Records for the exercise: Begin

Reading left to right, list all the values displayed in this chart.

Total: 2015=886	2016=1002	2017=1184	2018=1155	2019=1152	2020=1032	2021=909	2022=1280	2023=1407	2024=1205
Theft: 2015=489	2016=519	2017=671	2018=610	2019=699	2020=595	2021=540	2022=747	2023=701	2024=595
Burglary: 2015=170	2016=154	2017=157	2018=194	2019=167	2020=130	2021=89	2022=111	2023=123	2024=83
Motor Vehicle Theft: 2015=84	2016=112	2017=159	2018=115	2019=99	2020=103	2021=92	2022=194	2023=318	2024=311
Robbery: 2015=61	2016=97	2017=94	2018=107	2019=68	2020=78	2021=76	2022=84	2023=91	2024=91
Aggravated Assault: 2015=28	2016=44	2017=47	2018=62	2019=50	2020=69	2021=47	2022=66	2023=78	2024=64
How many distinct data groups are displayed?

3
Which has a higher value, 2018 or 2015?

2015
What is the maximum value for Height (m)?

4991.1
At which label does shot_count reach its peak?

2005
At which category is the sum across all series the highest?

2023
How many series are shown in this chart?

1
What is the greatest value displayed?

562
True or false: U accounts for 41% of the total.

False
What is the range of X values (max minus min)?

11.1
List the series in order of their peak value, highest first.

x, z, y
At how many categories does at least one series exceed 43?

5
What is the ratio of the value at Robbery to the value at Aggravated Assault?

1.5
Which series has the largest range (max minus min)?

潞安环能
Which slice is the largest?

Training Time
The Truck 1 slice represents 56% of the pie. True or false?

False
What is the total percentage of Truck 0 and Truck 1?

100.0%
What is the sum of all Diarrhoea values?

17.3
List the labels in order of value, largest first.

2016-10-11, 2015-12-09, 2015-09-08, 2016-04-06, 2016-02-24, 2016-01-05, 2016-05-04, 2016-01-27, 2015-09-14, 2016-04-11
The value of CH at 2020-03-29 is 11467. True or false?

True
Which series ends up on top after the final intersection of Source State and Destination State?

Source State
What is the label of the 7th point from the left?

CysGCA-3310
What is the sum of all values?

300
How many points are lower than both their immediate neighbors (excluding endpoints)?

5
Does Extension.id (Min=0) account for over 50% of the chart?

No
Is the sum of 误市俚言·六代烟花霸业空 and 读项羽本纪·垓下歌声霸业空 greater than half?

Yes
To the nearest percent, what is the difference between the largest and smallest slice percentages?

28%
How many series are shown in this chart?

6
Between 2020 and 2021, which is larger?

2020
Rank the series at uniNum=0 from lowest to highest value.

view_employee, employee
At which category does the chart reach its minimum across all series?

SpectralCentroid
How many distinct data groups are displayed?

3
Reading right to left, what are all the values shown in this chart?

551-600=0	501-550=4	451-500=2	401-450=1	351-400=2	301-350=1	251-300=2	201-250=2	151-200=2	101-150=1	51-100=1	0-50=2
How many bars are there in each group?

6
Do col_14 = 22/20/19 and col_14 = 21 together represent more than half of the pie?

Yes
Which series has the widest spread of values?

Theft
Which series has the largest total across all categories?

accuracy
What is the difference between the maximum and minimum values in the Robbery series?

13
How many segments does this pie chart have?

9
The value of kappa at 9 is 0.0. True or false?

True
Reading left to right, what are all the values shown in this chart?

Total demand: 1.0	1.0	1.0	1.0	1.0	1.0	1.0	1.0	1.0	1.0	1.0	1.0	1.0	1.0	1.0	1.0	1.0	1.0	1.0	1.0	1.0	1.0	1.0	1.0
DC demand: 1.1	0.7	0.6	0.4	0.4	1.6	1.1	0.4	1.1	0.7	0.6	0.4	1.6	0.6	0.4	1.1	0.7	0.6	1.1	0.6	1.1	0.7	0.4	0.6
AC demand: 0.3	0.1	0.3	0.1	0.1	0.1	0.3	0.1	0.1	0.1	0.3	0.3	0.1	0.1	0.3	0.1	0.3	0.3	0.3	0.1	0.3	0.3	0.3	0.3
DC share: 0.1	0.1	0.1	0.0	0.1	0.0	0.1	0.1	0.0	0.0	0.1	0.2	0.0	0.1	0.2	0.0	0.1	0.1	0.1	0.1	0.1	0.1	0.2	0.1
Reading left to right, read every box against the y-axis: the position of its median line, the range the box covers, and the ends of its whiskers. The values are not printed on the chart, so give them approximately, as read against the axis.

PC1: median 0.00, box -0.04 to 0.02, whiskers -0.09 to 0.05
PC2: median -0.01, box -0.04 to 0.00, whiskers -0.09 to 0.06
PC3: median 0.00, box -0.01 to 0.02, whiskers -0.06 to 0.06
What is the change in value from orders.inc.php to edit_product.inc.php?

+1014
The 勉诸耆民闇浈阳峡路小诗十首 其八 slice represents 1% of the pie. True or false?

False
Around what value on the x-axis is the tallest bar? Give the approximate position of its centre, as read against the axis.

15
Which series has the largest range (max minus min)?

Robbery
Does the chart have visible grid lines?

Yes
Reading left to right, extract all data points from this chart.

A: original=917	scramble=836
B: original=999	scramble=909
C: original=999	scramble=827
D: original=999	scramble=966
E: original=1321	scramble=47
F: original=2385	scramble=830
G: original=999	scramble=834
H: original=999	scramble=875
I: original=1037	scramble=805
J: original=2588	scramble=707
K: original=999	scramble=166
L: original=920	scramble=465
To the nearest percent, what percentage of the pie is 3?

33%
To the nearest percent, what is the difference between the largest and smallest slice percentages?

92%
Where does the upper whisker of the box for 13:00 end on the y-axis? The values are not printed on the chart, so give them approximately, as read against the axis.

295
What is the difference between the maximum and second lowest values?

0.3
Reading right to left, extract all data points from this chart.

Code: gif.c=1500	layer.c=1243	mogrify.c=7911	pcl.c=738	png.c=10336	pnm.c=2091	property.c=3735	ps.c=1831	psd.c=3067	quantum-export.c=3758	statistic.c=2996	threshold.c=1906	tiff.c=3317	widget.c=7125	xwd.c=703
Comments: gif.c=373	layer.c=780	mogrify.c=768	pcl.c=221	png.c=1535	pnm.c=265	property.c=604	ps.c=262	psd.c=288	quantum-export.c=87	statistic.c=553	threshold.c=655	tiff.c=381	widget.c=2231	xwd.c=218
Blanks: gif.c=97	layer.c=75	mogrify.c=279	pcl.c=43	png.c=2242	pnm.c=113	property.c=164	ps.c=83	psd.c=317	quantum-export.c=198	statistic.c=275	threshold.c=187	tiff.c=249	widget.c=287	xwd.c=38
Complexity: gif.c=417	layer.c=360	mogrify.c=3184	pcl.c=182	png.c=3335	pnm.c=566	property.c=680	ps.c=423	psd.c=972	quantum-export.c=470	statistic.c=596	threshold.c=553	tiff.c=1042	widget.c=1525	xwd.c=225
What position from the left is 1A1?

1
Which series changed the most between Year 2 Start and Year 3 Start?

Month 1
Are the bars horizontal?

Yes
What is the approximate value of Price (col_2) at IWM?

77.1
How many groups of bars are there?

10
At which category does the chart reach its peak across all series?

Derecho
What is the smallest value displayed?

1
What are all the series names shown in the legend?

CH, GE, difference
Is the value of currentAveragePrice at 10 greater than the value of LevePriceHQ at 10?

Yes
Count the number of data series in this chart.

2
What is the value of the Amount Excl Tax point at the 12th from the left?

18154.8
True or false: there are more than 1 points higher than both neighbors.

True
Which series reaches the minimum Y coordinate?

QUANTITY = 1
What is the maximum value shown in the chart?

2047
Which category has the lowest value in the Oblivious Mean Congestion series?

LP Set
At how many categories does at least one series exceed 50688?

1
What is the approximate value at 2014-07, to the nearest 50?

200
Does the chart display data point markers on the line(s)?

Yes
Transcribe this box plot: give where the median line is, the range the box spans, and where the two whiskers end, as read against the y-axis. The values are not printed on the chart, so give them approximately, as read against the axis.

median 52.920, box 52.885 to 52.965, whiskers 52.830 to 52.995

Records for the exercise: End

Assignment – Could you format the rows above as a JSON list of strings, one string per line, skipping the blank lines?

Written solution –
[
  "Reading left to right, list all the values displayed in this chart.",
  "Total: 2015=886\t2016=1002\t2017=1184\t2018=1155\t2019=1152\t2020=1032\t2021=909\t2022=1280\t2023=1407\t2024=1205",
  "Theft: 2015=489\t2016=519\t2017=671\t2018=610\t2019=699\t2020=595\t2021=540\t2022=747\t2023=701\t2024=595",
  "Burglary: 2015=170\t2016=154\t2017=157\t2018=194\t2019=167\t2020=130\t2021=89\t2022=111\t2023=123\t2024=83",
  "Motor Vehicle Theft: 2015=84\t2016=112\t2017=159\t2018=115\t2019=99\t2020=103\t2021=92\t2022=194\t2023=318\t2024=311",
  "Robbery: 2015=61\t2016=97\t2017=94\t2018=107\t2019=68\t2020=78\t2021=76\t2022=84\t2023=91\t2024=91",
  "Aggravated Assault: 2015=28\t2016=44\t2017=47\t2018=62\t2019=50\t2020=69\t2021=47\t2022=66\t2023=78\t2024=64",
  "How many distinct data groups are displayed?",
  "3",
  "Which has a higher value, 2018 or 2015?",
  "2015",
  "What is the maximum value for Height (m)?",
  "4991.1",
  "At which label does shot_count reach its peak?",
  "2005",
  "At which category is the sum across all series the highest?",
  "2023",
  "How many series are shown in this chart?",
  "1",
  "What is the greatest value displayed?",
  "562",
  "True or false: U accounts for 41% of the total.",
  "False",
  "What is the range of X values (max minus min)?",
  "11.1",
  "List the series in order of their peak value, highest first.",
  "x, z, y",
  "At how many categories does at least one series exceed 43?",
  "5",
  "What is the ratio of the value at Robbery to the value at Aggravated Assault?",
  "1.5",
  "Which series has the largest range (max minus min)?",
  "潞安环能",
  "Which slice is the largest?",
  "Training Time",
  "The Truck 1 slice represents 56% of the pie. True or false?",
  "False",
  "What is the total percentage of Truck 0 and Truck 1?",
  "100.0%",
  "What is the sum of all Diarrhoea values?",
  "17.3",
  "List the labels in order of value, largest first.",
  "2016-10-11, 2015-12-09, 2015-09-08, 2016-04-06, 2016-02-24, 2016-01-05, 2016-05-04, 2016-01-27, 2015-09-14, 2016-04-11",
  "The value of CH at 2020-03-29 is 11467. True or false?",
  "True",
  "Which series ends up on top after the final intersection of Source State and Destination State?",
  "Source State",
  "What is the label of the 7th point from the left?",
  "CysGCA-3310",
  "What is the sum of all values?",
  "300",
  "How many points are lower than both their immediate neighbors (excluding endpoints)?",
  "5",
  "Does Extension.id (Min=0) account for over 50% of the chart?",
  "No",
  "Is the sum of 误市俚言·六代烟花霸业空 and 读项羽本纪·垓下歌声霸业空 greater than half?",
  "Yes",
  "To the nearest percent, what is the difference between the largest and smallest slice percentages?",
  "28%",
  "How many series are shown in this chart?",
  "6",
  "Between 2020 and 2021, which is larger?",
  "2020",
  "Rank the series at uniNum=0 from lowest to highest value.",
  "view_employee, employee",
  "At which category does the chart reach its minimum across all series?",
  "SpectralCentroid",
  "How many distinct data groups are displayed?",
  "3",
  "Reading right to left, what are all the values shown in this chart?",
  "551-600=0\t501-550=4\t451-500=2\t401-450=1\t351-400=2\t301-350=1\t251-300=2\t201-250=2\t151-200=2\t101-150=1\t51-100=1\t0-50=2",
  "How many bars are there in each group?",
  "6",
  "Do col_14 = 22/20/19 and col_14 = 21 together represent more than half of the pie?",
  "Yes",
  "Which series has the widest spread of values?",
  "Theft",
  "Which series has the largest total across all categories?",
  "accuracy",
  "What is the difference between the maximum and minimum values in the Robbery series?",
  "13",
  "How many segments does this pie chart have?",
  "9",
  "The value of kappa at 9 is 0.0. True or false?",
  "True",
  "Reading left to right, what are all the values shown in this chart?",
  "Total demand: 1.0\t1.0\t1.0\t1.0\t1.0\t1.0\t1.0\t1.0\t1.0\t1.0\t1.0\t1.0\t1.0\t1.0\t1.0\t1.0\t1.0\t1.0\t1.0\t1.0\t1.0\t1.0\t1.0\t1.0",
  "DC demand: 1.1\t0.7\t0.6\t0.4\t0.4\t1.6\t1.1\t0.4\t1.1\t0.7\t0.6\t0.4\t1.6\t0.6\t0.4\t1.1\t0.7\t0.6\t1.1\t0.6\t1.1\t0.7\t0.4\t0.6",
  "AC demand: 0.3\t0.1\t0.3\t0.1\t0.1\t0.1\t0.3\t0.1\t0.1\t0.1\t0.3\t0.3\t0.1\t0.1\t0.3\t0.1\t0.3\t0.3\t0.3\t0.1\t0.3\t0.3\t0.3\t0.3",
  "DC share: 0.1\t0.1\t0.1\t0.0\t0.1\t0.0\t0.1\t0.1\t0.0\t0.0\t0.1\t0.2\t0.0\t0.1\t0.2\t0.0\t0.1\t0.1\t0.1\t0.1\t0.1\t0.1\t0.2\t0.1",
  "Reading left to right, read every box against the y-axis: the position of its median line, the range the box covers, and the ends of its whiskers. The values are not printed on the chart, so give them approximately, as read against the axis.",
  "PC1: median 0.00, box -0.04 to 0.02, whiskers -0.09 to 0.05",
  "PC2: median -0.01, box -0.04 to 0.00, whiskers -0.09 to 0.06",
  "PC3: median 0.00, box -0.01 to 0.02, whiskers -0.06 to 0.06",
  "What is the change in value from orders.inc.php to edit_product.inc.php?",
  "+1014",
  "The 勉诸耆民闇浈阳峡路小诗十首 其八 slice represents 1% of the pie. True or false?",
  "False",
  "Around what value on the x-axis is the tallest bar? Give the approximate position of its centre, as read against the axis.",
  "15",
  "Which series has the largest range (max minus min)?",
  "Robbery",
  "Does the chart have visible grid lines?",
  "Yes",
  "Reading left to right, extract all data points from this chart.",
  "A: original=917\tscramble=836",
  "B: original=999\tscramble=909",
  "C: original=999\tscramble=827",
  "D: original=999\tscramble=966",
  "E: original=1321\tscramble=47",
  "F: original=2385\tscramble=830",
  "G: original=999\tscramble=834",
  "H: original=999\tscramble=875",
  "I: original=1037\tscramble=805",
  "J: original=2588\tscramble=707",
  "K: original=999\tscramble=166",
  "L: original=920\tscramble=465",
  "To the nearest percent, what percentage of the pie is 3?",
  "33%",
  "To the nearest percent, what is the difference between the largest and smallest slice percentages?",
  "92%",
  "Where does the upper whisker of the box for 13:00 end on the y-axis? The values are not printed on the chart, so give them approximately, as read against the axis.",
  "295",
  "What is the difference between the maximum and second lowest values?",
  "0.3",
  "Reading right to left, extract all data points from this chart.",
  "Code: gif.c=1500\tlayer.c=1243\tmogrify.c=7911\tpcl.c=738\tpng.c=10336\tpnm.c=2091\tproperty.c=3735\tps.c=1831\tpsd.c=3067\tquantum-export.c=3758\tstatistic.c=2996\tthreshold.c=1906\ttiff.c=3317\twidget.c=7125\txwd.c=703",
  "Comments: gif.c=373\tlayer.c=780\tmogrify.c=768\tpcl.c=221\tpng.c=1535\tpnm.c=265\tproperty.c=604\tps.c=262\tpsd.c=288\tquantum-export.c=87\tstatistic.c=553\tthreshold.c=655\ttiff.c=381\twidget.c=2231\txwd.c=218",
  "Blanks: gif.c=97\tlayer.c=75\tmogrify.c=279\tpcl.c=43\tpng.c=2242\tpnm.c=113\tproperty.c=164\tps.c=83\tpsd.c=317\tquantum-export.c=198\tstatistic.c=275\tthreshold.c=187\ttiff.c=249\twidget.c=287\txwd.c=38",
  "Complexity: gif.c=417\tlayer.c=360\tmogrify.c=3184\tpcl.c=182\tpng.c=3335\tpnm.c=566\tproperty.c=680\tps.c=423\tpsd.c=972\tquantum-export.c=470\tstatistic.c=596\tthreshold.c=553\ttiff.c=1042\twidget.c=1525\txwd.c=225",
  "What position from the left is 1A1?",
  "1",
  "Which series changed the most between Year 2 Start and Year 3 Start?",
  "Month 1",
  "Are the bars horizontal?",
  "Yes",
  "What is the approximate value of Price (col_2) at IWM?",
  "77.1",
  "How many groups of bars are there?",
  "10",
  "At which category does the chart reach its peak across all series?",
  "Derecho",
  "What is the smallest value displayed?",
  "1",
  "What are all the series names shown in the legend?",
  "CH, GE, difference",
  "Is the value of currentAveragePrice at 10 greater than the value of LevePriceHQ at 10?",
  "Yes",
  "Count the number of data series in this chart.",
  "2",
  "What is the value of the Amount Excl Tax point at the 12th from the left?",
  "18154.8",
  "True or false: there are more than 1 points higher than both neighbors.",
  "True",
  "Which series reaches the minimum Y coordinate?",
  "QUANTITY = 1",
  "What is the maximum value shown in the chart?",
  "2047",
  "Which category has the lowest value in the Oblivious Mean Congestion series?",
  "LP Set",
  "At how many categories does at least one series exceed 50688?",
  "1",
  "What is the approximate value at 2014-07, to the nearest 50?",
  "200",
  "Does the chart display data point markers on the line(s)?",
  "Yes",
  "Transcribe this box plot: give where the median line is, the range the box spans, and where the two whiskers end, as read against the y-axis. The values are not printed on the chart, so give them approximately, as read against the axis.",
  "median 52.920, box 52.885 to 52.965, whiskers 52.830 to 52.995"
]